On July 17th, Holt’s Portland Area Picnic will take place at the site of Holt’s Adoptee Camp — Camp Angelos in Corbett, Oregon. Pack a lunch and come meet Holt’s adoptee camp counselors amid the rugged beauty of the Columbia River Gorge. All adult adoptees from various countries, the camp counselors are eager to share favorite camp memories, answer questions and get to know you and your children. And don’t forget to wear comfortable shoes! You might decide to hike Multnomah Falls or overlook the Gorge at Crown Point en route to or from the picnic.
The following weekend, Holt’s annual Midwest Picnic will take place in Omaha, Nebraska at Cooper Memorial Farm on July 24th. The Korean Presbyterian Church of Omaha will serve a delicious Korean BBQ lunch for all who RSVP. Join in the fun, including face painting, balloon twisting and an interactive Korean culture display.

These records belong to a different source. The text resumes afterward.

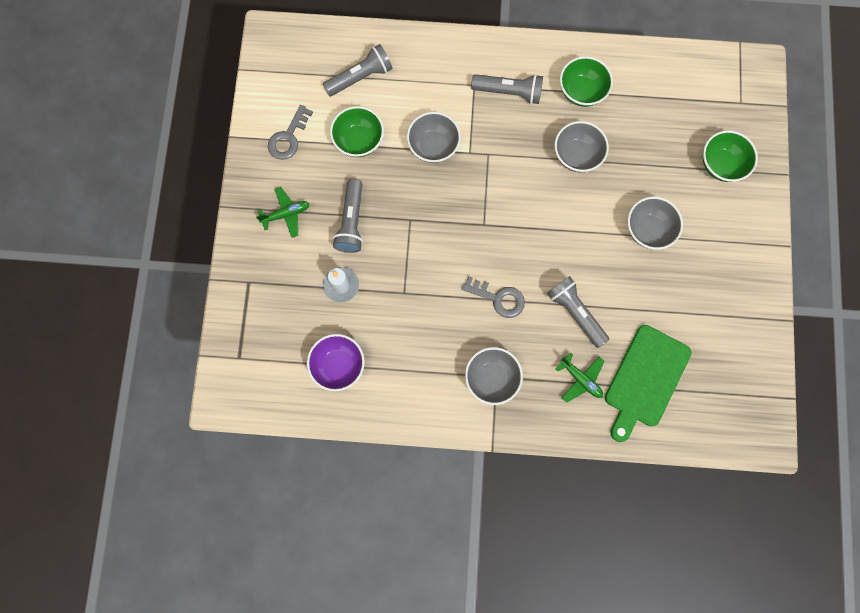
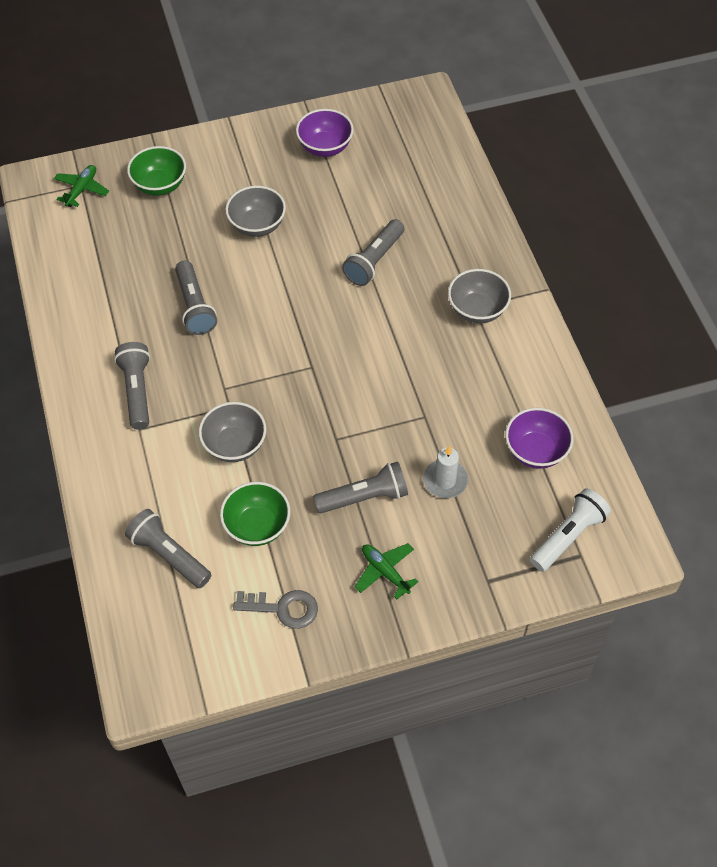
camera: 110 degrees left, 20 degrees down
grey key [462,276,525,318] -> none
grey bowl [554,121,609,172] -> grey flashlight [175,261,217,335]
green plane [556,352,604,403] -> green plane moved to [54,165,109,207]
green bowl [560,56,613,107] -> none
green cutting board [605,325,692,442] -> none
none -> purple bowl [296,109,354,157]
none -> white flashlight [530,488,611,572]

Holt’s original Eugene picnic — the one that started the tradition — is scheduled for August 7th at Camp Harlow. Holt adoptive Dad, Daniel Freed, a.k.a. “The Amazing Spaghetti,” will once again host a magic and fun show — a wildly popular event last year. The Eugene Korean Presbyterian Church will serve a delicious Korean BBQ lunch for all who RSVP. Directly following the picnic, join hundreds of Holt adoptive families as they travel to Florence, Oregon for the annual Holt Family Campout at Honeyman Park. Contact Debbie Dunham for more information on the campout. We look forward to seeing you soon at a Holt picnic!
“The Holt Adoptee Camps are about creating an adoptee community. International and transracial adoptees come together and get a chance to be around people who understand them,” said Holt Youth Services Coordinator Michael Tessier, a former camper and camp staff member.

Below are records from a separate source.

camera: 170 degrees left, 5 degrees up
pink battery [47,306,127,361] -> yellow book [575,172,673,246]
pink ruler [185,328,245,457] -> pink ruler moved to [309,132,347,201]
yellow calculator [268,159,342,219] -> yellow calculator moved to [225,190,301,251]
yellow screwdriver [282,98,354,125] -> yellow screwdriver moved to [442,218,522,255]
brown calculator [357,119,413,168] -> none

Every summer Holt manages five camps around the country. Run by trained camp counselors, who are also adult adoptees, these camps give adoptees, age 9-16, the chance to learn more about themselves, discuss adoption, race, and identity issues and, most of all, have fun. “We don’t learn about our birth culture at camp,” said Michael. “The camps are about learning and creating the culture of adoption and the adoptee community.”
Michael began his relationship with the Holt Adoptee Camps as a camper when he was nine years old and now serves on the leadership staff, planning activities and providing support and encouragement to the campers.
“The most important thing I learned when I was a camper, was that there were role models for me to look up to,” said Michael. “You can’t see that in the media, you can’t see that in your neighborhood or community back home. But when I went to Adoptee Camp, I saw that there were successful, confident adult adoptees, and that made a big difference to me.”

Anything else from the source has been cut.